The company, whose mission is to extend the human “healthspan,” is working on drugs to halt, delay or reverse age-related diseases. While the science behind such approaches is murky at best, the anti-aging biotech is cleaning up—it picked up $116 million in its previous fundraising, from the likes of Arch Venture Partners, Partner Fund Management and Venrock, as well as WuXi, Mayo Clinic Ventures, and Bezos Expeditions, which participated in its startup round.

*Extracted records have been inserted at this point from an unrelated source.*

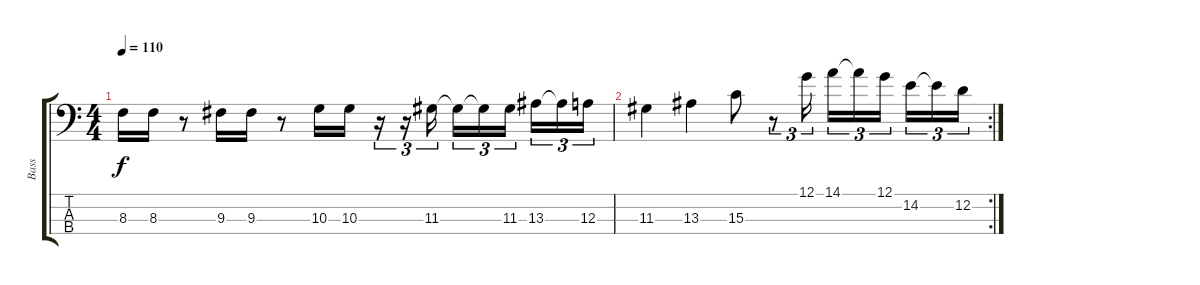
\track ("Bass" "Bass") {instrument electricbassfinger}
\staff {score tabs}
\tuning (G2 D2 A1 E1) {hide}
\ts (4 4)
\tempo 110
\clef f4
\ks c
8.3.16{dy f} 8.3.16 r.8 9.3.16 9.3.16 r.8 10.3.16 10.3.16 r.16{tu (3 2)} r.16{tu (3 2)} 11.3.16{tu (3 2)} 11.3{t}.16{tu (3 2)} 11.3{t}.16{tu (3 2)} 11.3.16{tu (3 2)} 13.3.16{tu (3 2)} 13.3{t}.16{tu (3 2)} 12.3.16{tu (3 2)} |
\rc 2
11.3.4 13.3.4 15.3.8 r.8{tu (3 2)} 12.1.16{tu (3 2)} 14.1.16{tu (3 2)} 14.1{t}.16{tu (3 2)} 12.1.16{tu (3 2)} 14.2.16{tu (3 2)} 14.2{t}.16{tu (3 2)} 12.2.16{tu (3 2)}
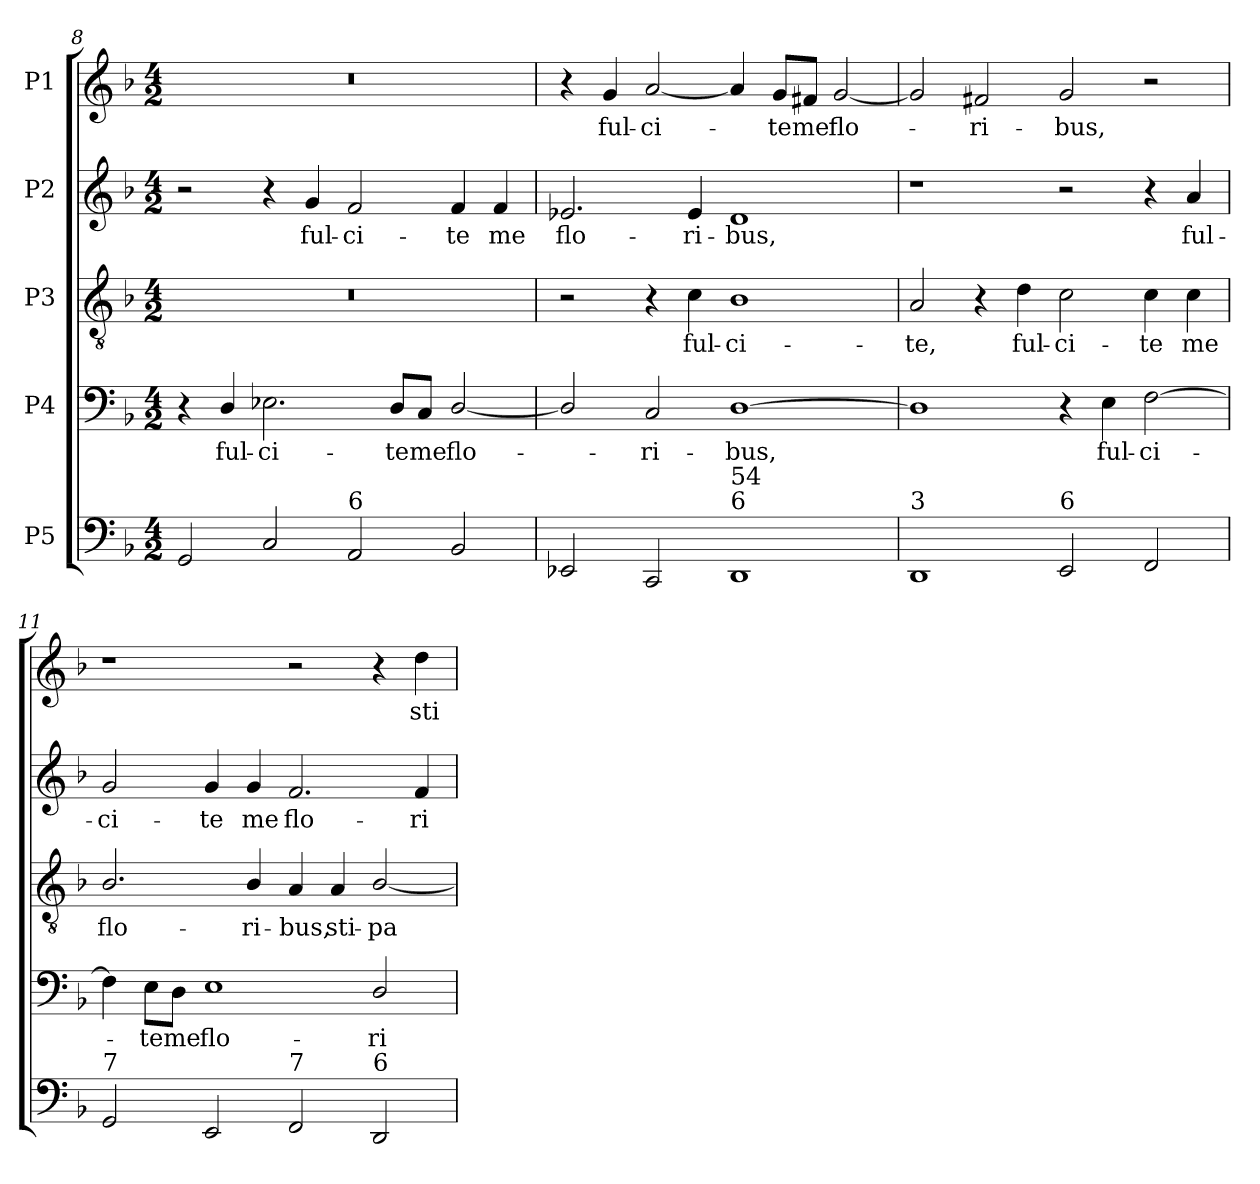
**kern	**kern	**text	**kern	**text	**kern	**text	**kern	**text
*part5	*part4	*part4	*part3	*part3	*part2	*part2	*part1	*part1
*staff5	*staff4	*staff4	*staff3	*staff3	*staff2	*staff2	*staff1	*staff1
*I"P5	*I"P4	*	*I"P3	*	*I"P2	*	*I"P1	*
!!LO:LB:g=z
*clefF4	*clefF4	*	*clefGv2	*	*clefG2	*	*clefG2	*
*	*	*	*ITrd7c12	*	*	*	*	*
*k[b-]	*k[b-]	*	*k[b-]	*	*k[b-]	*	*k[b-]	*
*F:	*F:	*	*F:	*	*F:	*	*F:	*
*M4/2	*M4/2	*	*M4/2	*	*M4/2	*	*M4/2	*
=8	=8	=8	=8	=8	=8	=8	=8	=8
!	!	!	!LO:N:vis=1	!	!	!	!LO:N:vis=1	!
2GGi/	4r	.	0r	.	2r	.	0r	.
!	!	!LO:LY:b:color=#000000	!	!	!	!	!	!
.	4Di/	ful-	.	.	.	.	.	.
!	!	!LO:LY:b:color=#000000	!	!	!	!	!	!
2Ci/	2.E-Xi\	-ci-	.	.	4r	.	.	.
!	!	!	!	!	!	!LO:LY:b:color=#000000	!	!
.	.	.	.	.	4gi/	ful-	.	.
!LO:TX:a:t=6	!	!	!	!	!	!	!	!
!	!	!	!	!	!	!LO:LY:b:color=#000000	!	!
2AAi/	.	.	.	.	2fi/	-ci-	.	.
!	!	!LO:LY:b:color=#000000	!	!	!	!	!	!
.	8Di/L	-te	.	.	.	.	.	.
!	!	!LO:LY:b:color=#000000	!	!	!	!	!	!
.	8Ci/J	me	.	.	.	.	.	.
!	!	!LO:LY:b:color=#000000	!	!	!	!	!	!
!	!	!	!	!	!	!LO:LY:b:color=#000000	!	!
2BB-i/	[2Di/	flo-	.	.	4fi/	-te	.	.
!	!	!	!	!	!	!LO:LY:b:color=#000000	!	!
.	.	.	.	.	4fi/	me	.	.
=9	=9	=9	=9	=9	=9	=9	=9	=9
!	!	!	!	!	!	!LO:LY:b:color=#000000	!	!
2EE-Xi/	2Di/]	.	2r	.	2.e-Xi/	flo-	4r	.
!	!	!	!	!	!	!	!	!LO:LY:b:color=#000000
.	.	.	.	.	.	.	4gi/	ful-
!	!	!LO:LY:b:color=#000000	!	!	!	!	!	!
!	!	!	!	!	!	!	!	!LO:LY:b:color=#000000
2CCi/	2Ci/	-ri-	4r	.	.	.	[2ai/	-ci-
!	!	!	!	!LO:LY:b:color=#000000	!	!	!	!
!	!	!	!	!	!	!LO:LY:b:color=#000000	!	!
.	.	.	4Ci\	ful-	4e-i/	-ri-	.	.
!	!	!LO:LY:b:color=#000000	!	!	!	!	!	!
!	!	!	!	!LO:LY:b:color=#000000	!	!	!	!
!LO:TX:a:t=6	!	!	!	!	!	!	!	!
!LO:TX:t=54	!	!	!	!	!	!	!	!
!	!	!	!	!	!	!LO:LY:b:color=#000000	!	!
1DDi	[1Di	-bus,	1BB-i	-ci-	1di	-bus,	4ai/]	.
!	!	!	!	!	!	!	!	!LO:LY:b:color=#000000
.	.	.	.	.	.	.	8gi/L	-te
!	!	!	!	!	!	!	!	!LO:LY:b:color=#000000
.	.	.	.	.	.	.	8f#Xi/J	me
!	!	!	!	!	!	!	!	!LO:LY:b:color=#000000
.	.	.	.	.	.	.	[2gi/	flo-
!!LO:PB:g=z
=10	=10	=10	=10	=10	=10	=10	=10	=10
!LO:TX:a:t=3	!	!	!	!	!	!	!	!
!	!	!	!	!LO:LY:b:color=#000000	!	!	!	!
1DDi	1Di]	.	2AAi/	-te,	1r	.	2gi/]	.
!	!	!	!	!	!	!	!	!LO:LY:b:color=#000000
.	.	.	4r	.	.	.	2f#Xi/	-ri-
!	!	!	!	!LO:LY:b:color=#000000	!	!	!	!
.	.	.	4Di\	ful-	.	.	.	.
!	!	!	!	!LO:LY:b:color=#000000	!	!	!	!
!LO:TX:a:t=6	!	!	!	!	!	!	!	!
!	!	!	!	!	!	!	!	!LO:LY:b:color=#000000
2EEi/	4r	.	2Ci\	-ci-	2r	.	2gi/	-bus,
!	!	!LO:LY:b:color=#000000	!	!	!	!	!	!
.	4Ei\	ful-	.	.	.	.	.	.
!	!	!LO:LY:b:color=#000000	!	!	!	!	!	!
!	!	!	!	!LO:LY:b:color=#000000	!	!	!	!
2FFi/	[2Fi\	-ci-	4Ci\	-te	4r	.	2r	.
!	!	!	!	!LO:LY:b:color=#000000	!	!	!	!
!	!	!	!	!	!	!LO:LY:b:color=#000000	!	!
.	.	.	4Ci\	me	4ai/	ful-	.	.
=11	=11	=11	=11	=11	=11	=11	=11	=11
!	!	!	!	!LO:LY:b:color=#000000	!	!	!	!
!LO:TX:a:t=7	!	!	!	!	!	!	!	!
!	!	!	!	!	!	!LO:LY:b:color=#000000	!	!
2GGi/	4Fi\]	.	2.BB-i/	flo-	2gi/	-ci-	1r	.
!	!	!LO:LY:b:color=#000000	!	!	!	!	!	!
.	8Ei\L	-te	.	.	.	.	.	.
!	!	!LO:LY:b:color=#000000	!	!	!	!	!	!
.	8Di\J	me	.	.	.	.	.	.
!	!	!LO:LY:b:color=#000000	!	!	!	!	!	!
!	!	!	!	!	!	!LO:LY:b:color=#000000	!	!
2EEi/	1Ei	flo-	.	.	4gi/	-te	.	.
!	!	!	!	!LO:LY:b:color=#000000	!	!	!	!
!	!	!	!	!	!	!LO:LY:b:color=#000000	!	!
.	.	.	4BB-i/	-ri-	4gi/	me	.	.
!	!	!	!	!LO:LY:b:color=#000000	!	!	!	!
!LO:TX:a:t=7	!	!	!	!	!	!	!	!
!	!	!	!	!	!	!LO:LY:b:color=#000000	!	!
2FFi/	.	.	4AAi/	-bus,	2.fi/	flo-	2r	.
!	!	!	!	!LO:LY:b:color=#000000	!	!	!	!
.	.	.	4AAi/	sti-	.	.	.	.
!	!	!LO:LY:b:color=#000000	!	!	!	!	!	!
!LO:TX:a:t=6	!	!	!	!	!	!	!	!
!	!	!	!	!LO:LY:b:color=#000000	!	!	!	!
2DDi/	2Di/	-ri-	[2BB-i/	-pa-	.	.	4r	.
!	!	!	!	!	!	!LO:LY:b:color=#000000	!	!
!	!	!	!	!	!	!	!	!LO:LY:b:color=#000000
.	.	.	.	.	4fi/	-ri-	4ddi\	sti-
=	=	=	=	=	=	=	=	=
*-	*-	*-	*-	*-	*-	*-	*-	*-
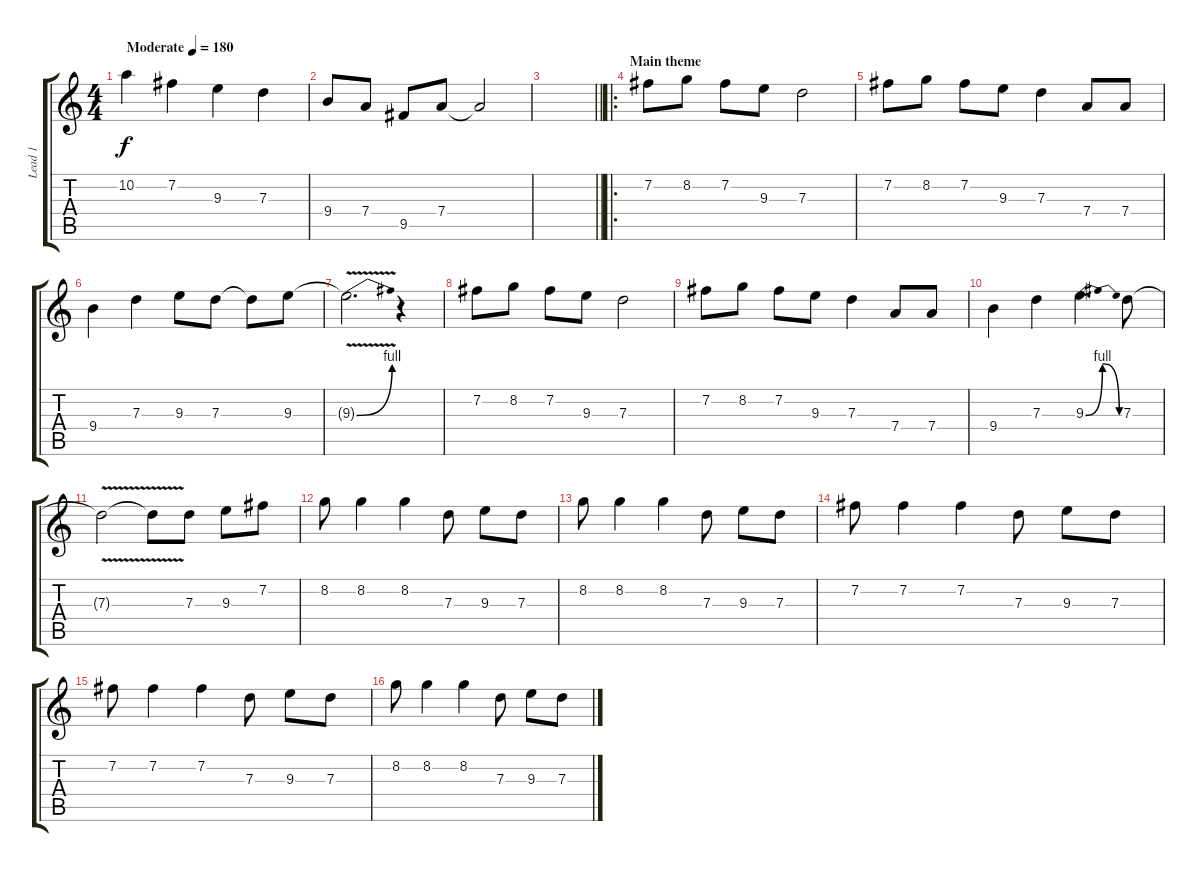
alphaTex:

\track ("Lead 1" "Lead 1") {instrument overdrivenguitar}
\staff {score tabs}
\tuning (E4 B3 G3 D3 A2 E2) {hide}
\ts (4 4)
\tempo (180 "Moderate")
\clef g2
\ks c
10.2.4{dy f instrument overdrivenguitar} 7.2.4 9.3.4 7.3.4 |
9.4.8 7.4.8 9.5.8 7.4.8 7.4{t}.2 |
\barLineRight lightlight
|
\ro
\section ("" "Main theme")
7.2.8 8.2.8 7.2.8 9.3.8 7.3.2 |
7.2.8 8.2.8 7.2.8 9.3.8 7.3.4 7.4.8 7.4.8 |
9.4.4 7.3.4 9.3.8 7.3.8 7.3{t}.8 9.3.8 |
9.3{be (bend 0 0 60 4) v t}.2{d} r.4 |
7.2.8 8.2.8 7.2.8 9.3.8 7.3.2 |
7.2.8 8.2.8 7.2.8 9.3.8 7.3.4 7.4.8 7.4.8 |
9.4.4 7.3.4 9.3{be (bendrelease 0 0 30 4 30 4 60 0)}.4{d} 7.3.8 |
7.3{v t}.2 7.3{t}.8 7.3.8 9.3.8 7.2.8 |
8.2.8 8.2.4 8.2.4 7.3.8 9.3.8 7.3.8 |
8.2.8 8.2.4 8.2.4 7.3.8 9.3.8 7.3.8 |
7.2.8 7.2.4 7.2.4 7.3.8 9.3.8 7.3.8 |
7.2.8 7.2.4 7.2.4 7.3.8 9.3.8 7.3.8 |
8.2.8 8.2.4 8.2.4 7.3.8 9.3.8 7.3.8
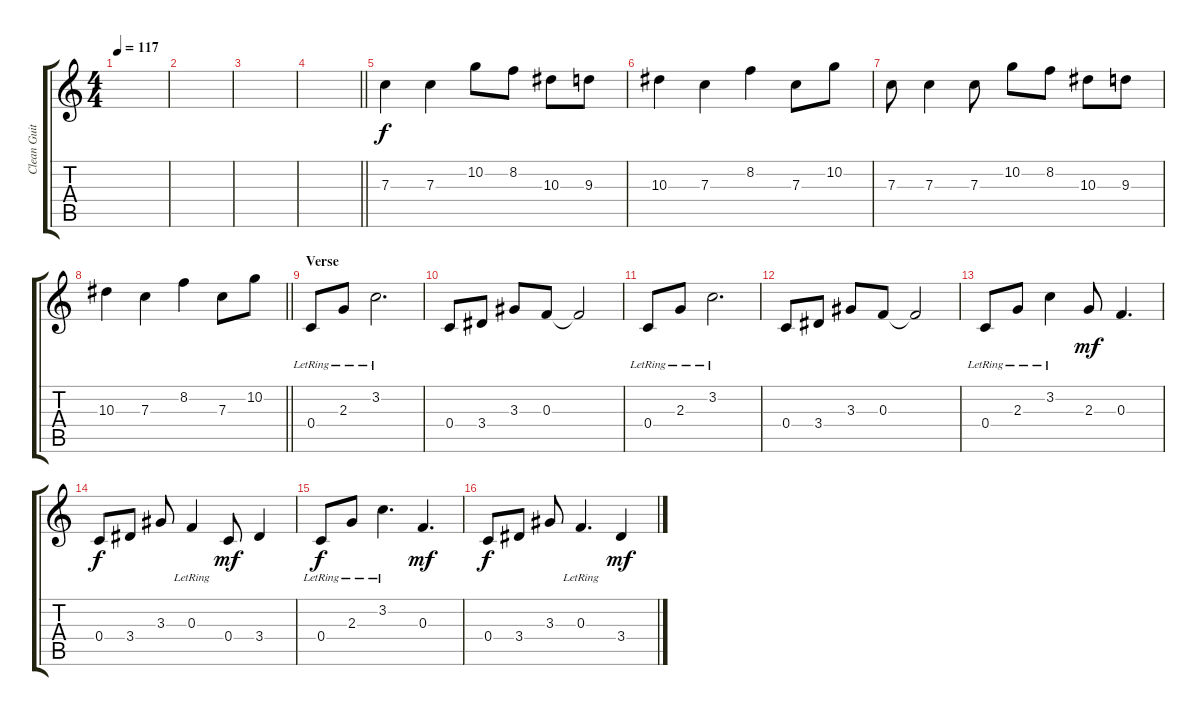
\track ("Clean Guitar" "Clean Guit") {instrument electricguitarclean}
\staff {score tabs}
\tuning (D4 A3 F3 C3 G2 C2) {hide}
\ts (4 4)
\tempo 117
\clef g2
\ks c
|
|
|
\barLineRight lightlight
|
7.3.4 7.3.4 10.2.8 8.2.8 10.3.8 9.3.8 |
10.3.4 7.3.4 8.2.4 7.3.8 10.2.8 |
7.3.8 7.3.4 7.3.8 10.2.8 8.2.8 10.3.8 9.3.8 |
\barLineRight lightlight
10.3.4 7.3.4 8.2.4 7.3.8 10.2.8 |
\section ("" "Verse")
0.4{lr}.8 2.3{lr}.8 3.2{lr}.2{d} |
0.4.8 3.4.8 3.3.8 0.3.8 0.3{t}.2 |
0.4{lr}.8 2.3{lr}.8 3.2{lr}.2{d} |
0.4.8 3.4.8 3.3.8 0.3.8 0.3{t}.2 |
0.4{lr}.8 2.3{lr}.8 3.2{lr}.4 2.3.8{dy mf} 0.3.4{d} |
0.4.8{dy f} 3.4.8 3.3.8 0.3{lr}.4 0.4.8{dy mf} 3.4.4 |
0.4{lr}.8{dy f} 2.3{lr}.8 3.2{lr}.4{d} 0.3.4{d dy mf} |
0.4.8{dy f} 3.4.8 3.3.8 0.3{lr}.4{d} 3.4.4{dy mf}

EcoR1 Capital Fund, 6 Dimensions Capital and Altitude Life Science Ventures joined in the series C. Unity will use the new cash infusion to advance its lead senolytic—or senescence-destroying—asset into the clinic.
"With this latest round of financial support, Unity is on track to file its first Investigational New Drug application and initiate a clinical study during the first half of this year for the potential treatment of osteoarthritis,” said CEO Keith Leonard.
Unity operates on the idea that when cells become senescent, they permanently stop dividing. As these cells accumulate, they start secreting numerous proteins, dubbed Senescence Associated Secretory Phenotype (SASPs). These include inflammatory factors, proteases, fibrotic factors and growth factors that disturb the tissue microenvironment and trigger the senescence of adjacent cells, causing a domino effect resulting in functionally aged or diseased tissue that is behind a range of age-related diseases. By eliminating aged cells, Unity aims to cut off the production of SASPs, thereby targeting a root cause of age-associated disease.
Its other preclinical assets include candidates for ophthalmological indications, including glaucoma, age-related macular degeneration (AMD) and diabetic retinopathy, and those for pulmonary diseases, such as idiopathic pulmonary fibrosis and chronic obstructive pulmonary disease (COPD).
At the time of its series B, Unity’s focus was atherosclerotic disease, specifically removing senescent cells to halt the progression of atherosclerosis. Unity cofounders Judith Campisi and Jan van Deursen published animal research showing that the approach inhibits the growth of atherosclerotic plaques, reduces inflammation and alters the structure of plaque so that it is more stable, but this indication has since disappeared from its pipeline.